▸ Task statement: Each line in the entries below that holds the string "Table" is to be listed.

Data items
####
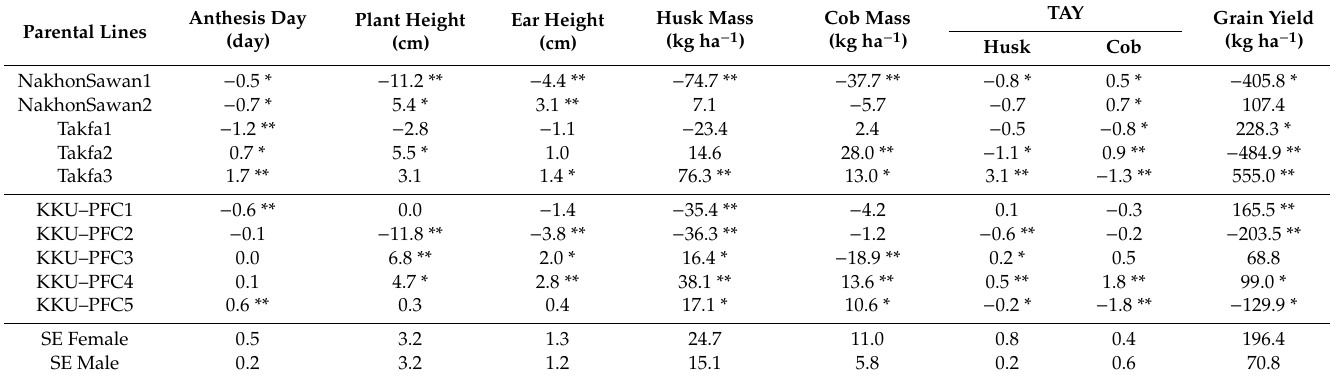
Table 4. General combining ability e ff ects (GCA) for agronomic traits, anthocyanin yield, and grain yield of parents across two locations.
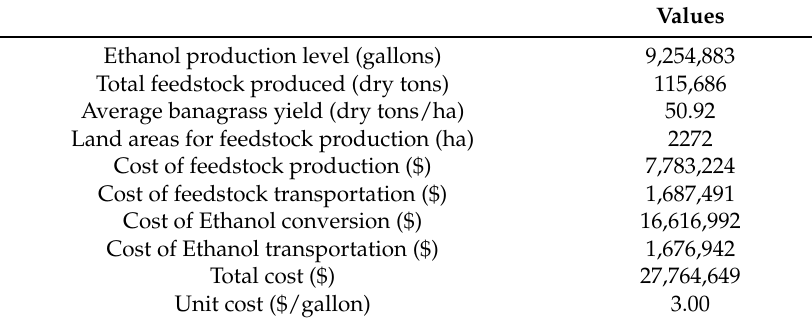
Figure 5. Spatial distribution of selected ethanol processing site and banagrass production land areas to meet the ethanol production level of 2% of the state’s highway fuel demand for 2020. Table 6. Banagrass yield increase to equal the average imported price in Hawaii to meet 2% of the state’s highway fuel demand.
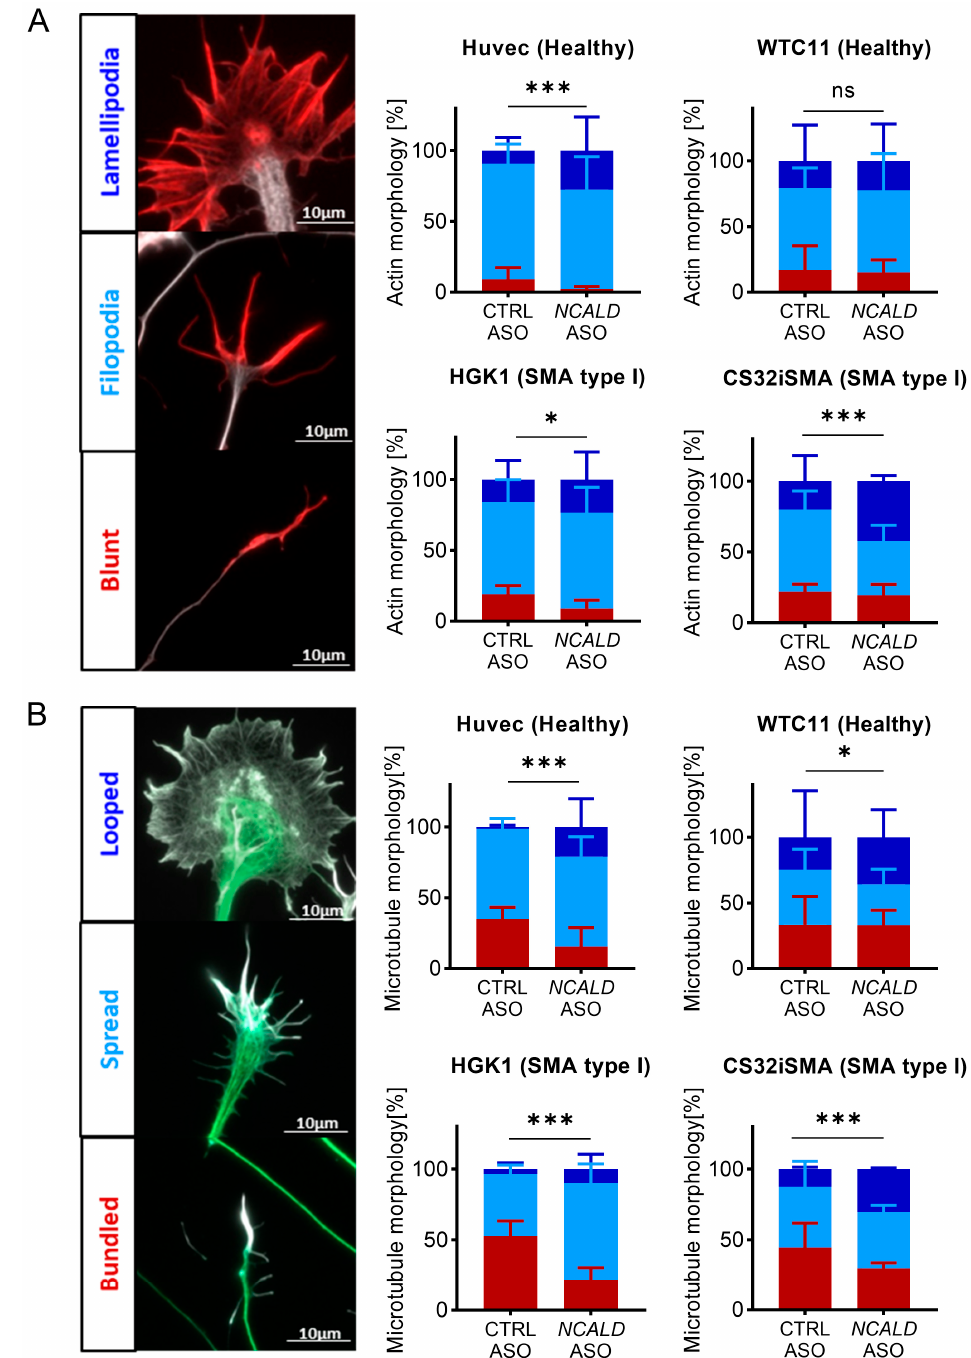
Figure 4. Analysis of cytoskeleton morphology upon NCALD -ASO69 treatment in hiPSC-derived MNs shows more mature growth cones. ( A ) For actin morphology analysis, actin was stained using phalloidin (red) and microtubules were stained using β -III-tubulin (TUJ1, white). Actin morphology was categorized as blunt ended, filopodia or lamellipodia based on the morphology of the filaments. Scale bar 10 µm. ( B ) Microtubules were stained using β -III-tubulin (TUJ1, green), and actin was counterstained using phalloidin (white). Microtubule morphology was categorized as bundled, spread or looped. Scale bar 10 µm. In total, three independent experiments from three independent differentiation were performed per cell line. HUVEC (N = 3; CTRL-ASO n = 141, NCALD -ASO69 n = 103), WTC11 (N = 3; CTRL-ASO n = 84, NCALD -ASO n = 85), HGK1 (N = 3; CTRL-ASO n = 138, NCALD -ASO69 n = 149), CS32isma (N = 3; CTRL-ASO n = 154, NCALD- ASO69 n = 146). Error bars show ± SD. Graphs represent percentages. * p ≤ 0.05, *** p ≤ 0.001 (Chi-square test). ns = not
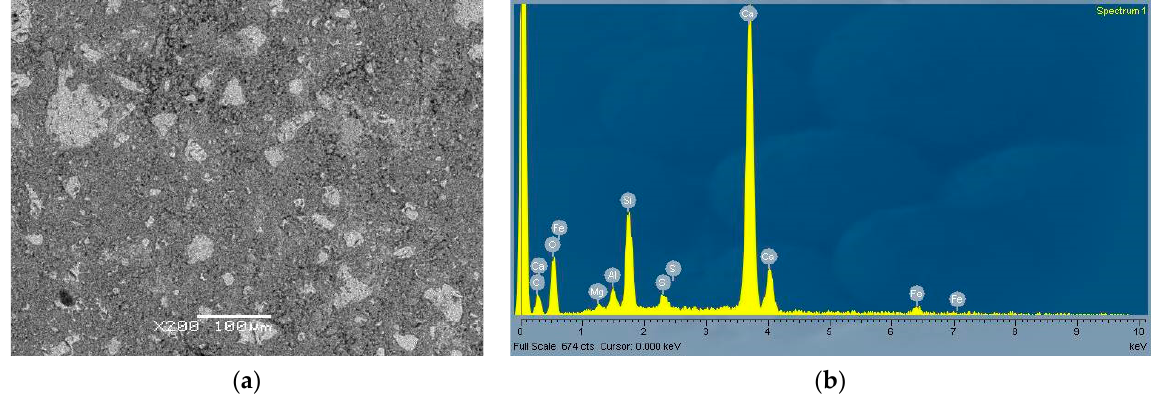
Figure 5. SEM image of cement paste—CEM ( a ) with corresponding EDS ( b ).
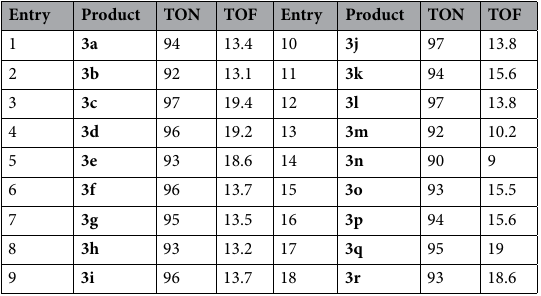
Table 4. Calculated turnover number (TON) and turnover frequency (TOF).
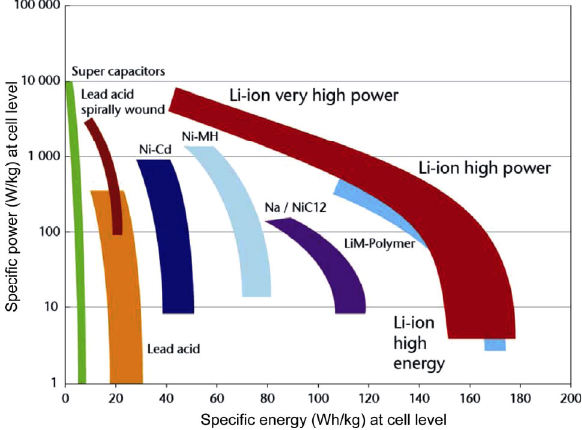
Fig. 17 Specific power versus specific energy of different electrochemical energy storage systems (note: Ni–Cd = nickel–cadmium; Ni–MH = nickel–metal-hydride; Na/NiCl2 = sodium/nickel chloride; LiM–polymer = lithium-metal–polymer; Li-ion = lithium ion; W/kg = watt per kilogram; Wh/kg = watt–hour per kilogram) (source: International Energy Agency, Technology Roadmaps: Electric and Plug-in Hybrid Electric Vehicles, 2009, p. 12. (original source: Johnson Control – SAFT 2005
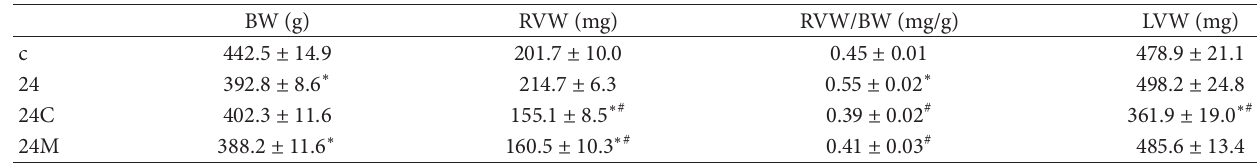
Values are mean ± SEM, ∗ 𝑃 < 0.05 versus c, # 𝑃 < 0.05 versus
####
▸ Written reply:
Table 4. General combining ability e ff ects (GCA) for agronomic traits, anthocyanin yield, and grain yield of parents across two locations.
Figure 5. Spatial distribution of selected ethanol processing site and banagrass production land areas to meet the ethanol production level of 2% of the state’s highway fuel demand for 2020. Table 6. Banagrass yield increase to equal the average imported price in Hawaii to meet 2% of the state’s highway fuel demand.
Table 4. Calculated turnover number (TON) and turnover frequency (TOF).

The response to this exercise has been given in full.